Other community-based converters may be supported but have not been validated. Snowflake converters are not supported with Snowpipe Streaming.

Dead-letter queues

The Kafka connector with Snowpipe Streaming supports dead-letter queues (DLQ) for broken records or records that cannot be processed successfully due to a failure.

For more information about monitoring, see the Apache Kafka documentation.

Schema detection and schema evolution

The Kafka connector with Snowpipe Streaming supports schema detection and evolution. The structure of tables in Snowflake can be defined and evolved automatically to support the structure of new Snowpipe Streaming data loaded by the Kafka connector.
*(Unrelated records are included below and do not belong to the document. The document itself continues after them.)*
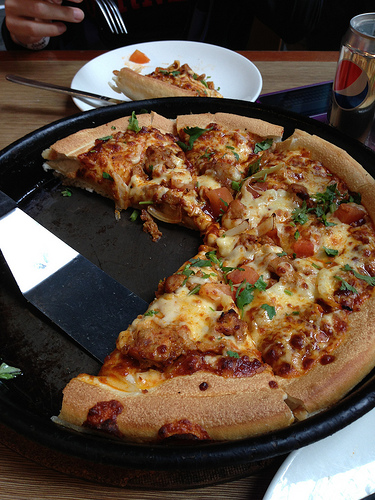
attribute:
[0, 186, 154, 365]
spatula — metal, silver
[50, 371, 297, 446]
crust — brown, spotted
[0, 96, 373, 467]
pan — black, brown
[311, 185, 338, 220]
basil — green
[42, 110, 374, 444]
pizza — sliced, cooked, cut, pictured, big, spicy, yellow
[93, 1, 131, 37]
fork — silver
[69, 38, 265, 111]
plate — white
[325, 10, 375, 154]
can — silver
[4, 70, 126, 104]
knife — pictured, shiny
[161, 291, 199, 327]
cheese — brown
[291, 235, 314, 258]
tomatoe — red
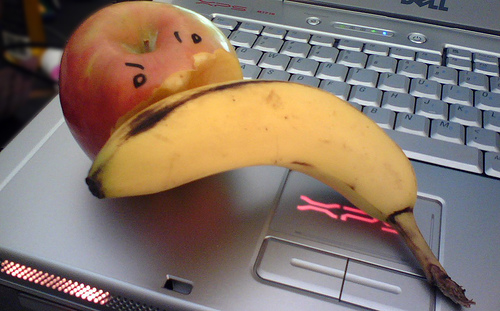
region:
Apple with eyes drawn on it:
[56, 2, 226, 109]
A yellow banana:
[68, 82, 422, 215]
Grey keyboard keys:
[261, 1, 499, 119]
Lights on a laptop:
[1, 250, 107, 307]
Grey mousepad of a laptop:
[243, 180, 360, 305]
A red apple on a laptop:
[61, 4, 257, 91]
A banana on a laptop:
[119, 78, 413, 217]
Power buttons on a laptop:
[301, 9, 441, 46]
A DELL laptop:
[365, 3, 499, 133]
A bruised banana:
[127, 79, 422, 214]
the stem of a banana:
[381, 201, 477, 309]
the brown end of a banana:
[81, 168, 113, 203]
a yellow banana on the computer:
[71, 75, 478, 310]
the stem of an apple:
[137, 32, 158, 56]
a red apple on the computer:
[55, 1, 242, 174]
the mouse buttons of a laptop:
[249, 236, 439, 309]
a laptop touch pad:
[258, 155, 443, 281]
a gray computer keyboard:
[201, 11, 498, 189]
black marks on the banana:
[116, 56, 151, 91]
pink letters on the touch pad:
[291, 191, 408, 238]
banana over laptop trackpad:
[93, 84, 425, 246]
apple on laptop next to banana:
[72, 12, 247, 138]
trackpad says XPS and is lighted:
[289, 175, 439, 255]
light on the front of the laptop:
[1, 256, 96, 309]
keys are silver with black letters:
[319, 20, 496, 178]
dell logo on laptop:
[395, 1, 457, 20]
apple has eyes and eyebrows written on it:
[119, 12, 225, 99]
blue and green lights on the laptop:
[356, 25, 405, 37]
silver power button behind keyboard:
[401, 20, 429, 57]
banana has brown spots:
[72, 80, 441, 206]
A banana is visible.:
[84, 51, 395, 229]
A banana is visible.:
[198, 144, 330, 258]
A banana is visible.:
[124, 88, 342, 213]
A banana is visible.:
[130, 5, 341, 299]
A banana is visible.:
[184, 121, 285, 236]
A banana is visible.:
[202, 88, 393, 263]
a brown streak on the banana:
[118, 78, 300, 143]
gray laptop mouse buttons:
[249, 230, 441, 309]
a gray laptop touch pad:
[263, 165, 448, 281]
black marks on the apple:
[117, 56, 152, 89]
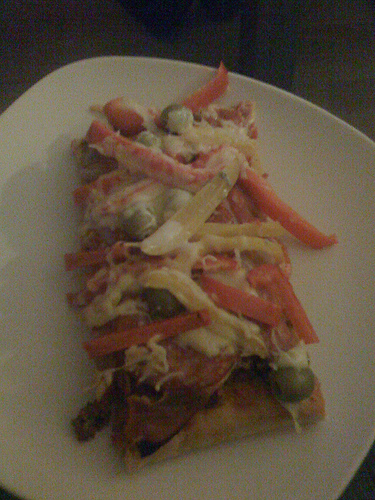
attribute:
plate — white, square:
[4, 60, 373, 499]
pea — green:
[274, 367, 314, 399]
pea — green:
[124, 209, 157, 243]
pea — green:
[163, 105, 193, 133]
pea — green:
[131, 127, 157, 152]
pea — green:
[149, 287, 177, 313]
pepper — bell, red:
[84, 122, 215, 194]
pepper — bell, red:
[241, 173, 331, 252]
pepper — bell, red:
[179, 61, 230, 113]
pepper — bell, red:
[260, 261, 314, 345]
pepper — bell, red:
[202, 276, 283, 328]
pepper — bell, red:
[87, 309, 210, 349]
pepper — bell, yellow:
[158, 156, 239, 257]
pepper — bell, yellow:
[136, 264, 254, 347]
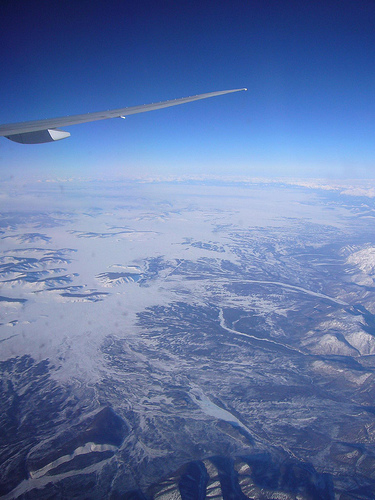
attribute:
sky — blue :
[4, 0, 364, 78]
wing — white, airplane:
[5, 81, 251, 147]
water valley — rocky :
[185, 388, 257, 439]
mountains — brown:
[292, 181, 373, 357]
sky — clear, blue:
[4, 5, 373, 187]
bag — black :
[34, 437, 95, 473]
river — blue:
[205, 305, 311, 357]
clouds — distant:
[267, 175, 346, 196]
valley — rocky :
[34, 366, 250, 492]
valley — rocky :
[4, 268, 91, 366]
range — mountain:
[1, 171, 374, 498]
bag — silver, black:
[12, 126, 80, 156]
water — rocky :
[283, 377, 346, 479]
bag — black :
[163, 465, 267, 498]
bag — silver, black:
[302, 290, 345, 313]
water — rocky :
[211, 294, 272, 361]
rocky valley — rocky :
[82, 311, 191, 423]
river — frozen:
[213, 302, 231, 339]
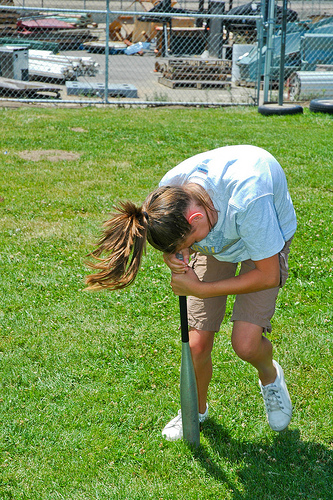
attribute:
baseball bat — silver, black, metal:
[158, 295, 218, 444]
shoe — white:
[256, 369, 296, 431]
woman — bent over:
[126, 145, 312, 461]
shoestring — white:
[266, 388, 286, 411]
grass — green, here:
[134, 129, 189, 146]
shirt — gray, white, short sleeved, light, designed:
[157, 151, 296, 244]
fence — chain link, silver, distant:
[197, 26, 224, 40]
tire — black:
[307, 79, 332, 116]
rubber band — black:
[131, 201, 176, 235]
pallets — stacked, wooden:
[168, 53, 236, 89]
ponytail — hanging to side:
[106, 221, 127, 298]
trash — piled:
[226, 4, 327, 98]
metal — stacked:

To enable schema detection and evolution for the Kafka connector with Snowpipe Streaming, configure the following Kafka properties:

  • snowflake.ingestion.method

  • snowflake.enable.schematization

  • schema.registry.url

For more information, see Schema detection and evolution for Kafka connector with Snowpipe Streaming.

Estimating ingestion latency

To estimate ingestion latency, use the SnowflakeConnectorPushTime field in RECORD_METADATA. This timestamp represents a point in time when a record was pushed into an Ingest SDK buffer.

For more information about the RECORD_METADATA format, see Schema of tables for Kafka topics.

Note

This field does not represent when a record became visible in a Snowflake table, because it doesn’t take into account your configured Snowpipe Streaming latency.

Billing and usage

For Snowpipe Streaming billing information, see Snowpipe Streaming costs.

Limitations

For Snowpipe Streaming limitations, see limitations.